The retired pediatric neurosurgeon’s campaign sustained another blow recently after workers acknowledged that Carson’s understanding of foreign policy was, well, weak.

That didn’t go over well with voters at a time when ISIS is ramping up threats against the U.S. and after a terror attack this week in San Bernardino, Calif.

On Thursday, Carson hoped to demonstrate his improved foreign policy knowledge while addressing a large group of prominent Republican Jews in Washington, D.C. Instead, he gained attention for mispronouncing Hamas, a Palestinian Islamic organization that is on the U.S.’s list of terrorist organizations, as hummus, a Middle Eastern dish.

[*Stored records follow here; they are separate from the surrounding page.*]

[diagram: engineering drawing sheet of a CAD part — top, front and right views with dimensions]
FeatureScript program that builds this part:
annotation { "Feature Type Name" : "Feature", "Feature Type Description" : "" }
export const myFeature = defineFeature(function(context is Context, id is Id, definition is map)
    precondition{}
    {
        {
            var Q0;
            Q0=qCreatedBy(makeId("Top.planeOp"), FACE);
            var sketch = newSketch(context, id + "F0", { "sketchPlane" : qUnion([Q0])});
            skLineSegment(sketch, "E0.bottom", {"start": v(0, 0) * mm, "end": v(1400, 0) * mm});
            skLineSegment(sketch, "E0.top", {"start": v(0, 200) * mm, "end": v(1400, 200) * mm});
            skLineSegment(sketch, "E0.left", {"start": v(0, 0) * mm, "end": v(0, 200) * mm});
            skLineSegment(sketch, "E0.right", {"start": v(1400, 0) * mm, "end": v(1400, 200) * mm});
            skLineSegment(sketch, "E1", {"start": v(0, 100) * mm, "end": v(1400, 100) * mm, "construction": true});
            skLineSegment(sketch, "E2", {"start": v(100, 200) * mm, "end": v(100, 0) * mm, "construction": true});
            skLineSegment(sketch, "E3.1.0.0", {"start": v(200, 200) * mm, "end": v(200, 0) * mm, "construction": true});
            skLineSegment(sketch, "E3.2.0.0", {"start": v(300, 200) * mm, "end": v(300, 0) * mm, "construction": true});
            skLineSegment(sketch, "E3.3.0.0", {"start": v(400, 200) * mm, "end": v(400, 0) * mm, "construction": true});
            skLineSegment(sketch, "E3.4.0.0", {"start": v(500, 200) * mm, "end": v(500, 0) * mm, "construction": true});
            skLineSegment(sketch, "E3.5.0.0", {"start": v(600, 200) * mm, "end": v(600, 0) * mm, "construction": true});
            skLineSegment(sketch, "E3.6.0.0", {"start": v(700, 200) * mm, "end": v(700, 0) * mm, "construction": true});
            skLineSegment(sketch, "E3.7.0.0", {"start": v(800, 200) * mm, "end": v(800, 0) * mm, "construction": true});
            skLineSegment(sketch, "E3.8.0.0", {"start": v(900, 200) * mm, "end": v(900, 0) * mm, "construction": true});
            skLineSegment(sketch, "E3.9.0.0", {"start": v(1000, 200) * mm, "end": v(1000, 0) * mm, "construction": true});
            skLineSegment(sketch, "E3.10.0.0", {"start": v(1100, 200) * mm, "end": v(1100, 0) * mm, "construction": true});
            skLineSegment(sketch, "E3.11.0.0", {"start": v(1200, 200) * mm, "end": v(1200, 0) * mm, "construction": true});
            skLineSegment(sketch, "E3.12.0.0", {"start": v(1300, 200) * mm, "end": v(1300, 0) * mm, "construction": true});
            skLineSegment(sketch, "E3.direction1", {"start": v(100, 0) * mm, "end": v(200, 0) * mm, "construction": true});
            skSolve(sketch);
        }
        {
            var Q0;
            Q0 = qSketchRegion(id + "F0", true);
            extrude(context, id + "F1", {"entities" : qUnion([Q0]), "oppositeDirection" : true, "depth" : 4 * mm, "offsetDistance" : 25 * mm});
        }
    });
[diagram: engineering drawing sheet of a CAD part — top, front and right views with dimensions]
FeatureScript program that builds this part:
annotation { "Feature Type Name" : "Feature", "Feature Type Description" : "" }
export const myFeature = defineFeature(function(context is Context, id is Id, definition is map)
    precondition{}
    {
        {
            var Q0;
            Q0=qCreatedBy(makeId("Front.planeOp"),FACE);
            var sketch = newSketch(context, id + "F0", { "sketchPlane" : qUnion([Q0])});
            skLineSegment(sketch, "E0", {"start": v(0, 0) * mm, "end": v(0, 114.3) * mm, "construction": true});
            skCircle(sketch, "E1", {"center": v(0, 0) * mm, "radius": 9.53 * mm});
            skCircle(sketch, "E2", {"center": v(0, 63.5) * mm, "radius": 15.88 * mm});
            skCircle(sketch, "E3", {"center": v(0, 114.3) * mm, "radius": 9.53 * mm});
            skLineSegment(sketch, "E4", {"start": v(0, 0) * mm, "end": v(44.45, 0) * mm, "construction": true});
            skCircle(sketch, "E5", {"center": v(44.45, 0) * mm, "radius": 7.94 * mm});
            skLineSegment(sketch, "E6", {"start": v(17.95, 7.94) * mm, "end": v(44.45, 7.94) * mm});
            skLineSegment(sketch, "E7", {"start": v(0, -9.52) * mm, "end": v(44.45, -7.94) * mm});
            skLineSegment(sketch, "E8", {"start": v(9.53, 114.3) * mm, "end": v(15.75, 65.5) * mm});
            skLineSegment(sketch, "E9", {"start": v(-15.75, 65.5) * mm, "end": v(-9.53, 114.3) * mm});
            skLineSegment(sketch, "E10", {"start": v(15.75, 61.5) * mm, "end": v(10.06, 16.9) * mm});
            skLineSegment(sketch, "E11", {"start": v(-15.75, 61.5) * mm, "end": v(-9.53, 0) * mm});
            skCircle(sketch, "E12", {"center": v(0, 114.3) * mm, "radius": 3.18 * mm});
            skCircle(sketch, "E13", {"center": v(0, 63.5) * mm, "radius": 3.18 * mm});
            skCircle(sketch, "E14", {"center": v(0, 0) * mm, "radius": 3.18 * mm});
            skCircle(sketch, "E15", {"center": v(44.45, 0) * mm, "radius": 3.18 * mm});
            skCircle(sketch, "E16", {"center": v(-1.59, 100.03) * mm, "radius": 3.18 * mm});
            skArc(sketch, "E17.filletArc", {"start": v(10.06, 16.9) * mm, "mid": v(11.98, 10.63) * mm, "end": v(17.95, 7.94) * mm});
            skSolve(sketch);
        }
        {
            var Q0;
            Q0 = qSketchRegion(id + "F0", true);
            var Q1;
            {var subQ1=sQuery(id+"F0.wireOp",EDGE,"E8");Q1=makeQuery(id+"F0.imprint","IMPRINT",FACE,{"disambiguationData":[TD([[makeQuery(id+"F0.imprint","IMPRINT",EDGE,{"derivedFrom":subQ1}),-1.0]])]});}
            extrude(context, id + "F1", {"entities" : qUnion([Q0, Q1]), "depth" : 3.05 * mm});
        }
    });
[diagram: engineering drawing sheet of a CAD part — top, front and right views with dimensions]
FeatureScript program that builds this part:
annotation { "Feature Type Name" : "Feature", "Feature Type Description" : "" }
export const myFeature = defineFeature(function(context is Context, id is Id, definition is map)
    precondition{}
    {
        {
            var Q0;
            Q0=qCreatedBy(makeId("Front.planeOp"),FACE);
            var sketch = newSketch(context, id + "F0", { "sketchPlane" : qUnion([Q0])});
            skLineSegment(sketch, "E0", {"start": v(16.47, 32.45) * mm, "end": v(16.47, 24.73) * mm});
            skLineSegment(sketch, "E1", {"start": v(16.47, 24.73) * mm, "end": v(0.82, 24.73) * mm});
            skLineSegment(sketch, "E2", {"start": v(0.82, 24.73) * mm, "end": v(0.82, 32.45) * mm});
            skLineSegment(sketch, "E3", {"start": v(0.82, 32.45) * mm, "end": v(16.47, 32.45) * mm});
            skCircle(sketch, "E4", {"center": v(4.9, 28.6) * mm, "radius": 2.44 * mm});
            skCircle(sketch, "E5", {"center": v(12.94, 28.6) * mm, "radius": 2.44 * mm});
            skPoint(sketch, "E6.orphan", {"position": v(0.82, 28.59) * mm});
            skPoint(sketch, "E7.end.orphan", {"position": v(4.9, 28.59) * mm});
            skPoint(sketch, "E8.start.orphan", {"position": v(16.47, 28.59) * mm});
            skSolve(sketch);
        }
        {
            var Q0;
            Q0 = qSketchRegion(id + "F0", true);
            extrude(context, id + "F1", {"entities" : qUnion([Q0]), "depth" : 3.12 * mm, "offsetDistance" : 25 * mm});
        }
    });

Voters, on the other hand, were unfazed when Trump failed to identify leaders of key terrorist networks or differentiate between Iran’s Quds Forces and the U.S.-supported Kurdish Forces during an appearance on Hugh Hewitt‘s conservative radio show in September. He barked at critics, accusing Hewitt of asking “gotcha questions,” and then called him a “third rate radio announcer.”

Responses from voters of the mostly White Republican Party to fumbles by Trump and Carson demonstrate a double standard. But Carson should know that not everyone can say what Trump says, because even Trump shouldn’t be saying it.